==== EXTRACT PROVIDED

Towards that end, should B pass, it would mark AES’s exit from Redondo Beach; as Pendergraft said, his company isn’t in the business of land and property development. If they get their way, they’re “in all likelihood” selling the land.
“This is a very unique piece of property and it needs a world-class developer with a track record of building world-class developments along the waterfront,” Pendergraft said.
“The vision that we have is certainly not bad development adding to ‘ReCondo Beach.’ Whatever developer is brought on needs to have a strong track record of having done fantastic developments along the coast. It’s got to be treated with that level of respect; it’s got to be something special,” Pendergraft said.
To Pendergraft, it’s an opportunity to turn the waterfront into a destination — something that people travel to other cities for now.
Legacies
“This is going to be interesting,” Aspel said, acknowledging the poor voter turnouts that go hand-in-hand with off-cycle municipal elections. “If it’s a foggy day or you have the sniffles you’re not going to go out and vote. The future of the city of Redondo Beach is probably going to be decided by around ten percent of the people.”

========
==== EXTRACTED MATERIAL

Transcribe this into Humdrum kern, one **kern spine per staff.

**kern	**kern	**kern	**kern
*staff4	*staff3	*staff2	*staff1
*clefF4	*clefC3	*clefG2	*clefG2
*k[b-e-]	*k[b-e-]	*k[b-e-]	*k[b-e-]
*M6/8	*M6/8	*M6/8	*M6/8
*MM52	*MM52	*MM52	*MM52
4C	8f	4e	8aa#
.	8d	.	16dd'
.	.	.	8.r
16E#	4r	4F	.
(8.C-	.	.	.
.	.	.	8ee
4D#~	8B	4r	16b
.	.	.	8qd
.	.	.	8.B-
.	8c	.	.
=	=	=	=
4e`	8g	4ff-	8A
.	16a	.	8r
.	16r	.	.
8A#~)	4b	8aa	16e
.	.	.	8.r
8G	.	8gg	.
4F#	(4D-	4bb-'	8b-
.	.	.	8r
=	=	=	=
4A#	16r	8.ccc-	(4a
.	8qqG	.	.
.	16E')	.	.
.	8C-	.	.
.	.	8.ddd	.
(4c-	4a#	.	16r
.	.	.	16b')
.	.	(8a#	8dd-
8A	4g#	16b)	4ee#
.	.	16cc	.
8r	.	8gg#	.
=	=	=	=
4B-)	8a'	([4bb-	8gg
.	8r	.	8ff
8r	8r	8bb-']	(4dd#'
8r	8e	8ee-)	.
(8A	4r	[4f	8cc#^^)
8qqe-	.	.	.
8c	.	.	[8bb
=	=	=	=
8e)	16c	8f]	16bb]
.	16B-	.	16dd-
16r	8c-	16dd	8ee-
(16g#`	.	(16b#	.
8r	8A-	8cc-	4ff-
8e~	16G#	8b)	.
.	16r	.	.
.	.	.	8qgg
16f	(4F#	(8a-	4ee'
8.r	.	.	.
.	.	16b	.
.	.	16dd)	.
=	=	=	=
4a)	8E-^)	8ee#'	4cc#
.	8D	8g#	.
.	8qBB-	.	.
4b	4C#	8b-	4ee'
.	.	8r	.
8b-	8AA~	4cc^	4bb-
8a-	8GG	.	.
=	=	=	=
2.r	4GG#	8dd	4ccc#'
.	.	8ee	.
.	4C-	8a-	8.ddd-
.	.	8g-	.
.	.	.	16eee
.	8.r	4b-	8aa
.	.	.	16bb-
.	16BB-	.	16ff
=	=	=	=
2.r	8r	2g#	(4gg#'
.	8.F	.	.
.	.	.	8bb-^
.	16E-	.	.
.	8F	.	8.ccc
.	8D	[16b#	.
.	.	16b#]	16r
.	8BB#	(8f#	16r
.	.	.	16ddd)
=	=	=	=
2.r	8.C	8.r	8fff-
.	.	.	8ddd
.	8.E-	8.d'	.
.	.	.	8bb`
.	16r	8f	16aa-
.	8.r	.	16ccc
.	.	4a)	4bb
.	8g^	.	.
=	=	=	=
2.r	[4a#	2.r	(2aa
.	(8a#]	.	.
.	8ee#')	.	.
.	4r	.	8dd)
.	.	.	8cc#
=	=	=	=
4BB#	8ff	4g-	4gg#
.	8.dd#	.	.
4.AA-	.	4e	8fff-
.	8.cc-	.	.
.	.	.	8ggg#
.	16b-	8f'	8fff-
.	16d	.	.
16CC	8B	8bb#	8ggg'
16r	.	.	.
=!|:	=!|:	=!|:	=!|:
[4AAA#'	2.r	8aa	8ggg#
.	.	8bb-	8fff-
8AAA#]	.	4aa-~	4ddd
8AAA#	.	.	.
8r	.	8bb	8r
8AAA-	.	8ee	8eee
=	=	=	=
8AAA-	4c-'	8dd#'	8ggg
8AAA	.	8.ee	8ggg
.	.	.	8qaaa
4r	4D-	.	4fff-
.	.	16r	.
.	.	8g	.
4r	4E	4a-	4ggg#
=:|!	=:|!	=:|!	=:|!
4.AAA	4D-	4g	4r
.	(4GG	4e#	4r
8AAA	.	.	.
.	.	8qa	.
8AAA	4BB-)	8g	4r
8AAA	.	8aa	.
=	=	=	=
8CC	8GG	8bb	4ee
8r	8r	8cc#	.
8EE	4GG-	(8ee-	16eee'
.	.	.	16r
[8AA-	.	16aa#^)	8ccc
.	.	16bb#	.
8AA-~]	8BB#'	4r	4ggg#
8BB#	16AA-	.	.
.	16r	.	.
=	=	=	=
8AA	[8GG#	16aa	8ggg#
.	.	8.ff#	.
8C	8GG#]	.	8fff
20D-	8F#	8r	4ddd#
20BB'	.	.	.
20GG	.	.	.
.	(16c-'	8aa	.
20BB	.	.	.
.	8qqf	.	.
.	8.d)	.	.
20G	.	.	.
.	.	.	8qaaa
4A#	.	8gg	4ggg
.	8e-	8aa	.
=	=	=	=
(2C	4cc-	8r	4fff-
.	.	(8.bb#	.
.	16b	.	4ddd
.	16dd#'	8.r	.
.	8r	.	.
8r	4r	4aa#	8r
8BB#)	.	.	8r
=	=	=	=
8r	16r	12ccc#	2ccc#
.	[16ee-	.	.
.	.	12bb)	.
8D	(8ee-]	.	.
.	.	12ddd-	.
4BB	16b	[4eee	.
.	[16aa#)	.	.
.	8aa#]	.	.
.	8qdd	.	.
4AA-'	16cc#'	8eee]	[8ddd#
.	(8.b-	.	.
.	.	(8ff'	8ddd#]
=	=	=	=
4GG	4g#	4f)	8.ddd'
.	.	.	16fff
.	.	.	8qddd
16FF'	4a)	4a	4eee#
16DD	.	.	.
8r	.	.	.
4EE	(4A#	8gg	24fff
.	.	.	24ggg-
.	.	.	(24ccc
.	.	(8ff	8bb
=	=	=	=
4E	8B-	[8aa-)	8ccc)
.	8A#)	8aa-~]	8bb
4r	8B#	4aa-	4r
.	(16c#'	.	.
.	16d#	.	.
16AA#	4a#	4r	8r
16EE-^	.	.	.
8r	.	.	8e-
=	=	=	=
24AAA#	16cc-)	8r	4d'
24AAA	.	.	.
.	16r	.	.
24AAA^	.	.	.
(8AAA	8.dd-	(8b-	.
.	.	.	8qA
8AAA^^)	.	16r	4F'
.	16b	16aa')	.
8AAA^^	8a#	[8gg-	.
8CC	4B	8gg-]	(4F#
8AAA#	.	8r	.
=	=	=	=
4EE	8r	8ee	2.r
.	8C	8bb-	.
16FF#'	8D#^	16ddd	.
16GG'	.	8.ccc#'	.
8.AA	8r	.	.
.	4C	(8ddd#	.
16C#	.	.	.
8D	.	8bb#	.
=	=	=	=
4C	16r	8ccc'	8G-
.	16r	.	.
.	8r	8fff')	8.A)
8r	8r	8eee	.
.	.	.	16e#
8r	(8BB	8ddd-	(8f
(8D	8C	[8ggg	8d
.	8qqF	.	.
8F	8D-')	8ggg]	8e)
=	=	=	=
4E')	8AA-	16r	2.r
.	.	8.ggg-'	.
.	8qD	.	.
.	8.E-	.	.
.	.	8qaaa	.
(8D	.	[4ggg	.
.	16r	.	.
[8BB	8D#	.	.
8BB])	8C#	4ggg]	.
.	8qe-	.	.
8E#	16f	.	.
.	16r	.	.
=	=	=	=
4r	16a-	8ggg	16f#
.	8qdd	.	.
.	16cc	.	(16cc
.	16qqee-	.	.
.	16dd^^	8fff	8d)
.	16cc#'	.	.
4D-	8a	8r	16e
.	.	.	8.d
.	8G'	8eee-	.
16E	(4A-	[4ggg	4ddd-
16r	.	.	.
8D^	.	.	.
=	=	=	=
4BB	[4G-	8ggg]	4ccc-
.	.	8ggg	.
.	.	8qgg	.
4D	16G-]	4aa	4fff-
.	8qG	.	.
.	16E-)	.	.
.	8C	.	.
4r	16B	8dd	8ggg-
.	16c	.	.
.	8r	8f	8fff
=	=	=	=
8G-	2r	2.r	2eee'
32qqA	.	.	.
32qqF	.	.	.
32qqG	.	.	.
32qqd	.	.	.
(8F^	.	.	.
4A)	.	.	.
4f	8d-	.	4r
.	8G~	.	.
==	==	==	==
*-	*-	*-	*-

========

## WRITTEN TASKS:
(a) Repeat word for word the portion of the Redondo Beach text that opens with the words containing "Towards that end, should" and closes with "selling the land.".
(b) Carry on the text about the Redondo Beach waterfront and the AES property from the point where it stops.

## ANSWERS FOR THE EXERCISE:
(a)
Towards that end, should B pass, it would mark AES’s exit from Redondo Beach; as Pendergraft said, his company isn’t in the business of land and property development. If they get their way, they’re “in all likelihood” selling the land.

(b)
At this point, one could get the impression that Redondo’s power plant, and the friction caused by it, has sapped as much energy from the citizens as it has produced for them — and Aspel is ready to see it go.
“The power plant has been a huge discussion for my entire political career in Redondo,” he said. “I just want it to go away and both sides can agree that we are better off without it. If we don’t make a decision on it now, we are going to be having the same argument in 10 years, long after I’m out of office.”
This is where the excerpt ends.